■ Quoted text
+++

Harvesting the Sun

A new generation of farmers may soon reap crops and electricity.


Solar panels
Nellis AFB

In a video posted this spring at Newsweek.com, a third-generation almond farmer in California's Central Valley explains how the state's longstanding drought has necessitated a shift in strategy. "We have land, we have lots of sunshine, but we have no water," he says. "So we better think of something else to use the asset for."

The answer he came up with was solar farming. As the camera pans a dusty array of photovoltaic (PV) panels, the man notes that almond orchards and solar farms have similar lifespans of around 20 to 25 years. "When it's up, you can pull it out," he says of the latter. "If we have water at that time, and an almond orchard is still viable, we can replant that, or some other kind of crop. Or we could put new-technology solar in."

With its lingering close-ups of parched soil and its sad-keyboards soundtrack, the video strikes an emphatically declinist note. The bounty of yore, it suggests, is a distant Eden, and our future is one of compromise and diminishing returns—not as fertile as the past, not as lucrative, not as fulfilling.

The farmer himself buys into this proposition: He presents a future of either crops or panels. But recent research suggests the choice may not be so clear-cut. That's because a new hybrid innovation called agrivoltaics is allowing farmers to raise crops on the same land that solar installations occupy.

The idea of doubling down in this manner was first proposed by a couple of German scientists in a 1982 research paper called "On the Coexistence of Solar Energy Conversion and Plant Conservation." In 2010, a French agronomist named Christian Dupraz decided to put the theory into practice.

Along with his colleagues at France's National Institute for Agricultural Research, Dupraz divided a small field in Montpellier into four plots. Two of the plots remain fully exposed to the sun; two others are covered by PV panel arrays. In one of these plots, the arrays were constructed at full density, or what Dupraz described as "optimal spacing for electricity production."

In the other, the arrays exhibit only "half-density." That is, there was more space between the panels to allow for greater sun exposure. In both instances, the arrays were mounted 13 feet above the ground via support pillars spaced approximately 20 feet apart—this way, farm machinery could still operate in the plots.

Dupraz's general hypothesis was that the lack of sun would inhibit crop production but that the shade provided by the PV panels might also increase water efficiency and thus make up for some of the reduced sun. In a series of experiments conducted over the course of several years, Dupraz, Helen Marrou, and others grew and carefully monitored a variety of crops at Montpellier, including wheat, cucumbers, and several kinds of lettuce.

What they have found to date is that crops grown under the full-density arrays fare less well than those receiving full exposure from the sun. But those grown under the half-density arrays do surprisingly well—essentially equaling the productivity of the control plants, and in some instances, even exceeding them.

One reason for this is because of the phenomenon Dupraz had hypothesized about: The shade created by the panels allowed the plants to utilize water more efficiently than those that were fully exposed to the sun. But as Marrou described in a 2013 research paper, the plants also increased their leaf area and altered the arrangement of their leaves. Faced with less sun exposure, they adapted to become more efficient light harvesters.

+++

■ Data excerpts
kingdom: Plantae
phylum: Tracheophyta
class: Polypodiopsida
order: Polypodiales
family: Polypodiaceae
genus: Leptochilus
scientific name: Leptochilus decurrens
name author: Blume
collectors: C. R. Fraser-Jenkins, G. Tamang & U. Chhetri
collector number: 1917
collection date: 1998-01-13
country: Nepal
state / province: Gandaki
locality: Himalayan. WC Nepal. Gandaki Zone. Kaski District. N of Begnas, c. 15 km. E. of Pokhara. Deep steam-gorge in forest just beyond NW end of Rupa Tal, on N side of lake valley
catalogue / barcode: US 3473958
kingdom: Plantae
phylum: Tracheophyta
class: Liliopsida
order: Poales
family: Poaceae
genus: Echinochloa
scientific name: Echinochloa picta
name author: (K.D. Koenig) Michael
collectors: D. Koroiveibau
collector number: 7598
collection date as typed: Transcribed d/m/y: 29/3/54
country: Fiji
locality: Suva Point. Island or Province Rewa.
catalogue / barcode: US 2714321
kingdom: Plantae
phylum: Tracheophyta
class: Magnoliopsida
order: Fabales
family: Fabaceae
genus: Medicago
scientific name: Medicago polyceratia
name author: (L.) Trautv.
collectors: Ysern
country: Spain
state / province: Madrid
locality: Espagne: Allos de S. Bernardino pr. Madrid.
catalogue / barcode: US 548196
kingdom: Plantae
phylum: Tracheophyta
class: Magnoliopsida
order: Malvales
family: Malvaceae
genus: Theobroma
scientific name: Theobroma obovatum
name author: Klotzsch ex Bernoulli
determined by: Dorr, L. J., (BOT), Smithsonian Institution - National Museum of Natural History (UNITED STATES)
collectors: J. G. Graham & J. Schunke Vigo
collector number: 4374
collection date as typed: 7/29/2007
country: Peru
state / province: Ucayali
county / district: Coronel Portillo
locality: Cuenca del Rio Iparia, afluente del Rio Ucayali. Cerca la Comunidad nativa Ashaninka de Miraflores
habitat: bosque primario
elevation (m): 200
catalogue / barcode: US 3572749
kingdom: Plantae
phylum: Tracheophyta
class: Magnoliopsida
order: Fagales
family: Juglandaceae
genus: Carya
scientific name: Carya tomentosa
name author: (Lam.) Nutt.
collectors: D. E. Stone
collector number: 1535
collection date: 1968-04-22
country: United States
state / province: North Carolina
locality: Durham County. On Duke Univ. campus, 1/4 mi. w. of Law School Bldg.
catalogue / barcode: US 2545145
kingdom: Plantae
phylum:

+++

■ The tasks
a: List every calendar year mentioned in the article on solar farming.
b: Render the rows from the line holding "collector number: 7598" through the end of the rows, both included, as a numbered list, skipping any blank lines.

■ Answers below
a: 1982, 2010, 2013

b:
1. collector number: 7598
2. collection date as typed: Transcribed d/m/y: 29/3/54
3. country: Fiji
4. locality: Suva Point. Island or Province Rewa.
5. catalogue / barcode: US 2714321
6. kingdom: Plantae
7. phylum: Tracheophyta
8. class: Magnoliopsida
9. order: Fabales
10. family: Fabaceae
11. genus: Medicago
12. scientific name: Medicago polyceratia
13. name author: (L.) Trautv.
14. collectors: Ysern
15. country: Spain
16. state / province: Madrid
17. locality: Espagne: Allos de S. Bernardino pr. Madrid.
18. catalogue / barcode: US 548196
19. kingdom: Plantae
20. phylum: Tracheophyta
21. class: Magnoliopsida
22. order: Malvales
23. family: Malvaceae
24. genus: Theobroma
25. scientific name: Theobroma obovatum
26. name author: Klotzsch ex Bernoulli
27. determined by: Dorr, L. J., (BOT), Smithsonian Institution - National Museum of Natural History (UNITED STATES)
28. collectors: J. G. Graham & J. Schunke Vigo
29. collector number: 4374
30. collection date as typed: 7/29/2007
31. country: Peru
32. state / province: Ucayali
33. county / district: Coronel Portillo
34. locality: Cuenca del Rio Iparia, afluente del Rio Ucayali. Cerca la Comunidad nativa Ashaninka de Miraflores
35. habitat: bosque primario
36. elevation (m): 200
37. catalogue / barcode: US 3572749
38. kingdom: Plantae
39. phylum: Tracheophyta
40. class: Magnoliopsida
41. order: Fagales
42. family: Juglandaceae
43. genus: Carya
44. scientific name: Carya tomentosa
45. name author: (Lam.) Nutt.
46. collectors: D. E. Stone
47. collector number: 1535
48. collection date: 1968-04-22
49. country: United States
50. state / province: North Carolina
51. locality: Durham County. On Duke Univ. campus, 1/4 mi. w. of Law School Bldg.
52. catalogue / barcode: US 2545145
53. kingdom: Plantae
54. phylum:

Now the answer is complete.